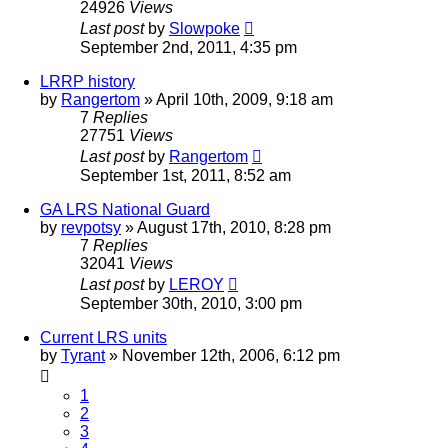
24926
Views
Last post
by
Slowpoke
September 2nd, 2011, 4:35 pm
LRRP history
by
Rangertom
»
April 10th, 2009, 9:18 am
7
Replies
27751
Views
Last post
by
Rangertom
September 1st, 2011, 8:52 am
GA LRS National Guard
by
revpotsy
»
August 17th, 2010, 8:28 pm
7
Replies
32041
Views
Last post
by
LEROY
September 30th, 2010, 3:00 pm
Current LRS units
by
Tyrant
»
November 12th, 2006, 6:12 pm
1
2
3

WHAT TO WORK ON:
Reproduce the entries exactly. Do not carry over any picture.

OUTPUT:
24926
Views
Last post
by
Slowpoke
September 2nd, 2011, 4:35 pm
LRRP history
by
Rangertom
»
April 10th, 2009, 9:18 am
7
Replies
27751
Views
Last post
by
Rangertom
September 1st, 2011, 8:52 am
GA LRS National Guard
by
revpotsy
»
August 17th, 2010, 8:28 pm
7
Replies
32041
Views
Last post
by
LEROY
September 30th, 2010, 3:00 pm
Current LRS units
by
Tyrant
»
November 12th, 2006, 6:12 pm
1
2
3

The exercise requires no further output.